After the war, Schwarzkopf would also help set up the security forces of the Shah of Iran…back before the Iranian revolution made that country enemy #1.

Two years after he investigated the Lindbergh kidnapping, his son, H. Norman Schwarzkopf, Jr. would be born.

And as most know, “Stormin’ Norman” would follow his father to the middle east in the service of his country nearly six decades later.

The elder H. Norman Schwarzkopf would take part in the intrigue and skullduggery of the Middle East during the forties and fifties after solving the Lindbergh Kidnapping; his namesake would go back to the volatile region with him father’s background and wisdom, but to kick ass and take names.

A Devil’s Bargain

Today in History, April 13, 1941:

The Russian and Japanese governments sign a non-aggression treaty. The treaty gave both nations much needed cover.

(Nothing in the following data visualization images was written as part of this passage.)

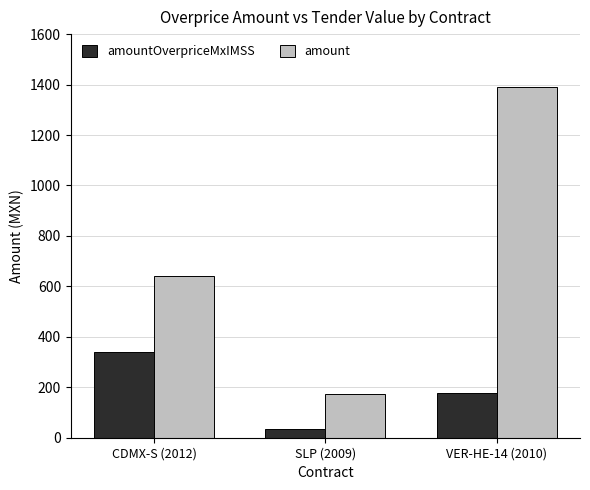

What value does the amountOverpriceMxIMSS series have at CDMX-S (2012)?

340.8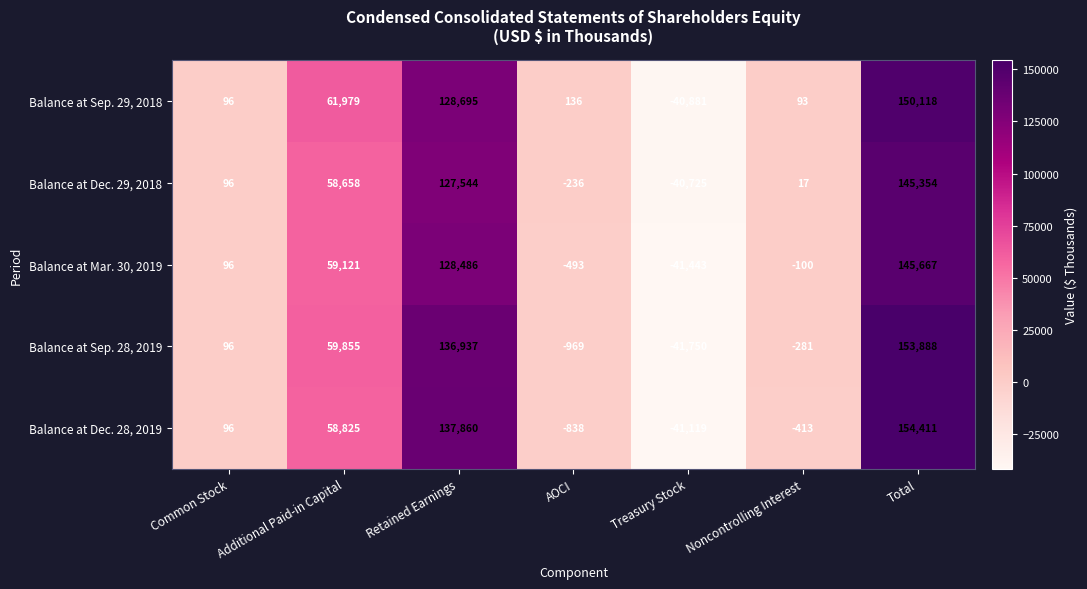

What is the lowest value of the Balance at Sep. 29, 2018 series?

-40881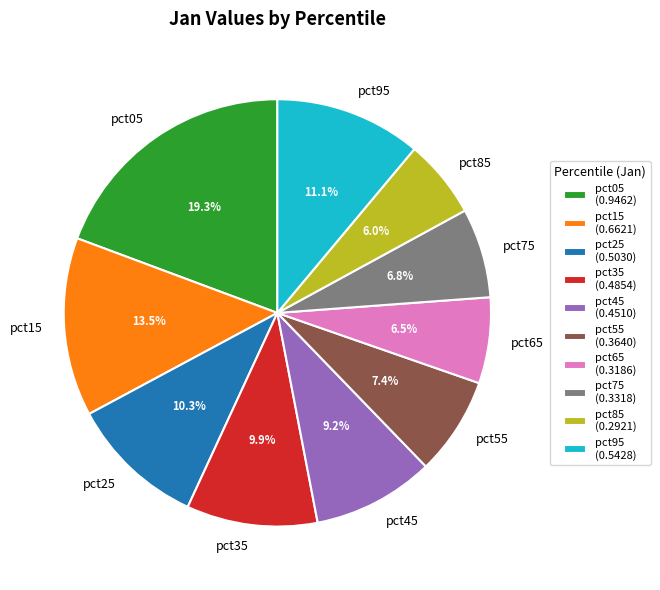

True or false: pct25 accounts for 10% of the total.

True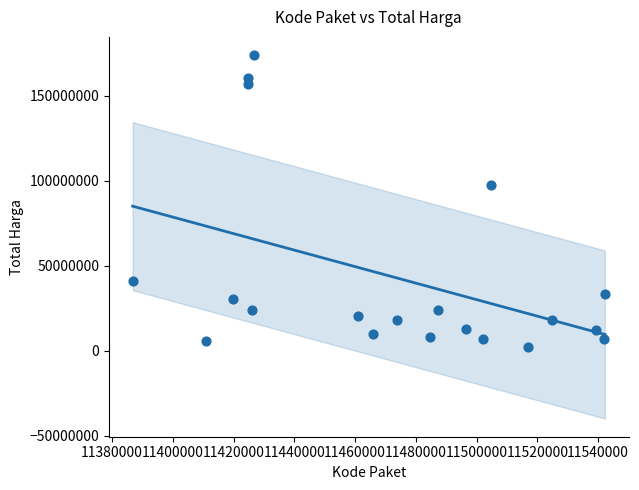

What is the range of Y values (max minus min)?

171850000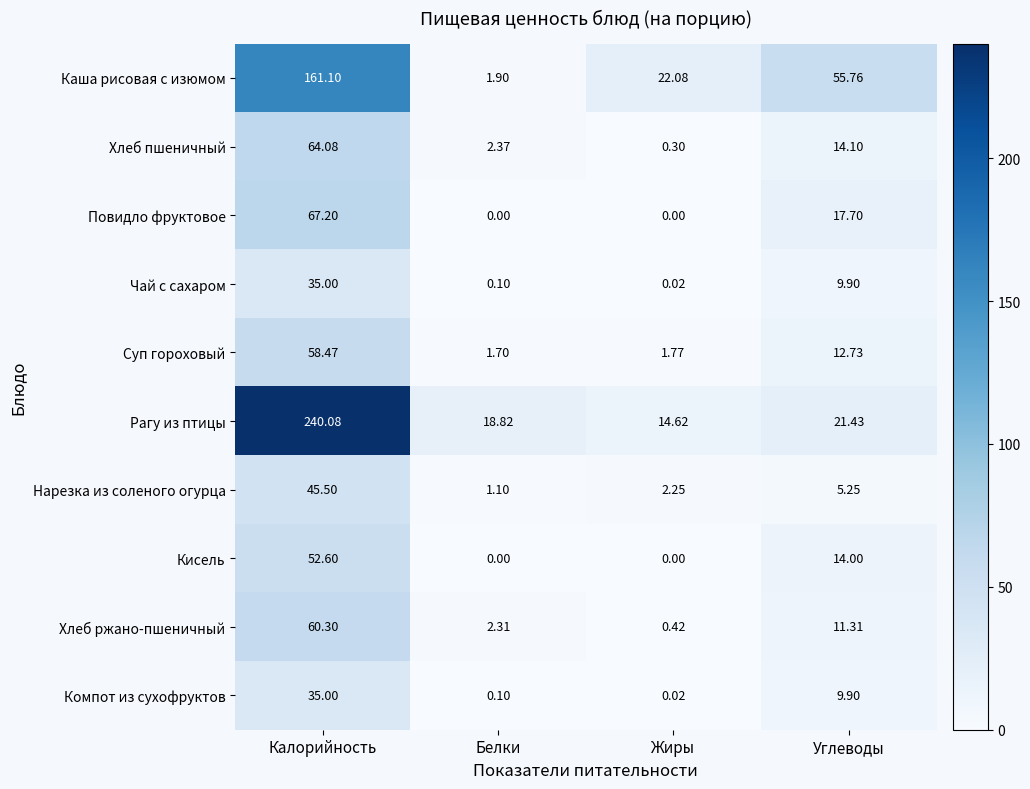

At which label is Повидло фруктовое closest to 33?

Углеводы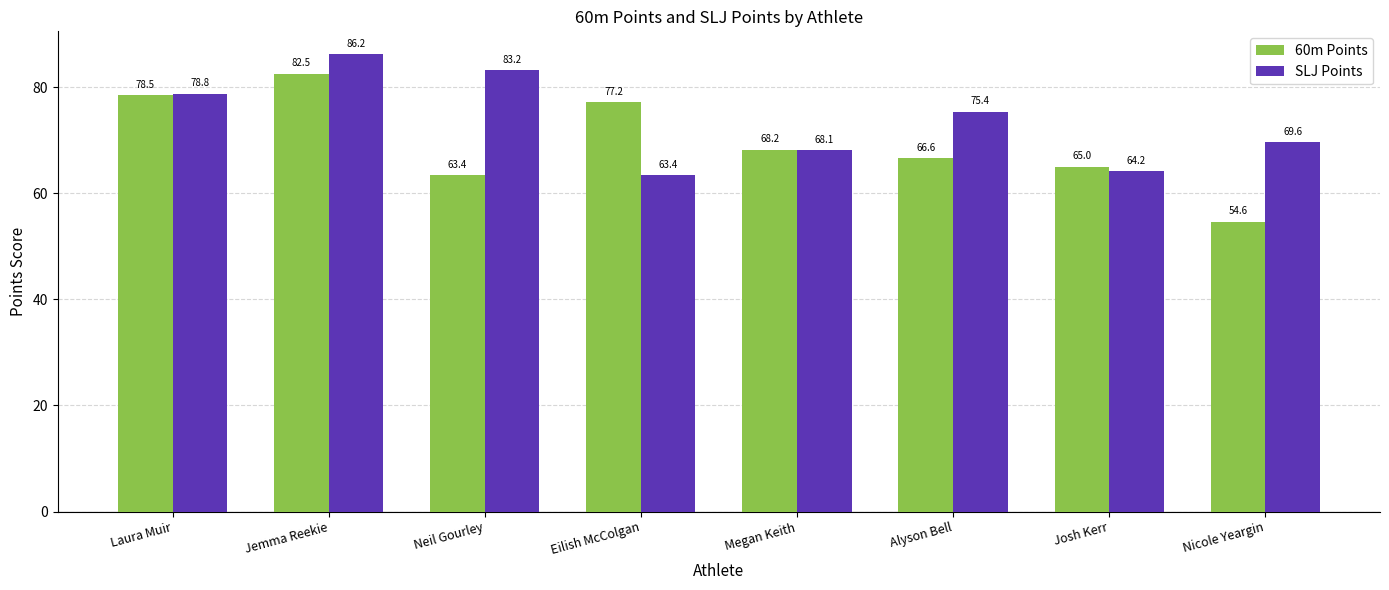

Where is SLJ Points nearest to the value 74?

Alyson Bell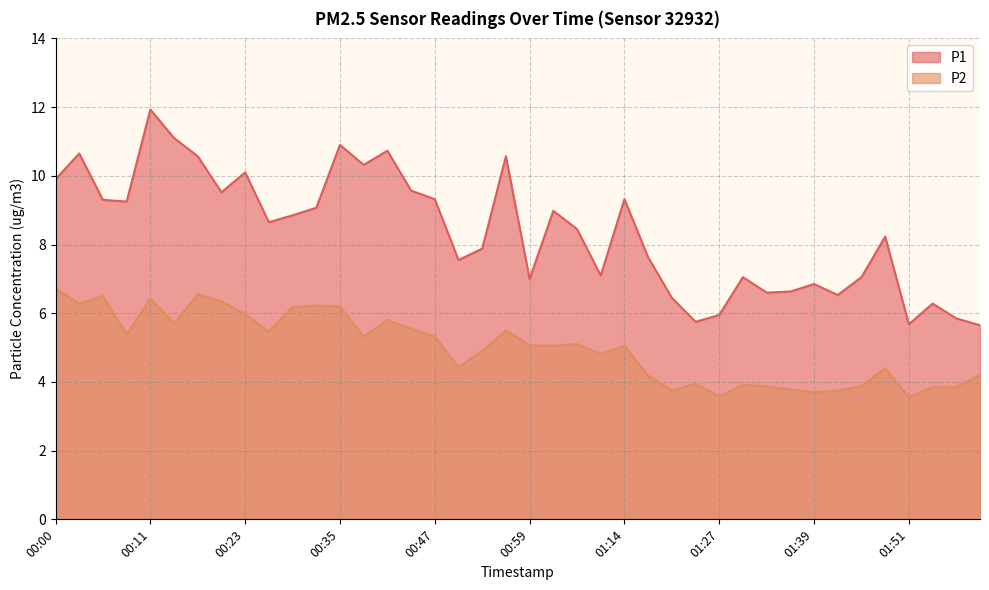

At which category is the sum across all series the highest?

00:11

The Russians didn’t have to fight the Japanese in Manchuria, freeing up hundreds of thousands of troops to fight the Germans.

The Japanese, likewise, freed up hundreds of thousands of troops to fight the Americans. FDR encouraged Stalin at Malta to declare war on Japan after the defeat of Germany.

They did so, conveniently, between the atomic bombings of Hiroshima and Nagasaki, ostensibly after the war was over, invading Manchuria and demanding the northern islands of Japan for their “effort”.

This is Russia

Today in History, July 16, 1918:

The Russian Imperial family, The Romanov’s, are executed by communist Bolsheviks in Yekaterinburg, Russia. Czar Nicholas II was not cut out to be an Imperial ruler, as his ancestors had been.

After the disaster of the Russo-Japanese War and entry into WWI, the communists had their opening to start a revolution and take over. When the anti-Bolsheviks began to close in to rescue the royal family, the local communists were ordered to prevent their rescue….which in commie speak meant to murder the royal family.

The mother, father and children were told to dress and assemble in the basement of the home they were being held in for a photograph…then they were shot to death by a dozen gunmen.

They Found What on The Land We Sold??

Today in History, February 2: 1812 –

The Russian government establishes Fort Ross…just north of San Francisco on the California coast. The Russians had been in western America since 1741 (Alaska) and needed Ft. Ross as a base and farming area to supply their sea otter operations farther north.

The farming in the area proved poor, the competition with Mexican nationals and Americans moving west proved too much. In 1841 Russia sold the fort to American John Sutter for $30,000 which he reportedly never paid. He used the supplies at the fort for his Sacremento Valley settlement where gold would be discovered 7 years later.

Retreat and Die….


Today in History, July 27: 1943 – Cowardice outlawed. As the German Wehrmacht overtook Stalingrad, Josef Stalin issued Order 227, “Panic makers and cowards must be liquidated on the spot. Not one step backward without orders from higher headquarters! Commanders…who abandon a position without an order from higher headquarters are traitors to the Fatherland.” or, “Not one step backward”. The order created “barrier detachments”, units that would position themselves behind the units at the front…and if any of the troops retreated, if they ran, the barrier detachments would shoot them down on the spot. In addition to this, soldiers with no weapons were expected to join the charge and simply pick up the weapons of the dead. The History channel tells us that the order was not necessary because of the inherent patriotism of the Russians. How silly. It was however, short lived, because the Russian commanders realized the waste of having entire units positioned to kill their own men.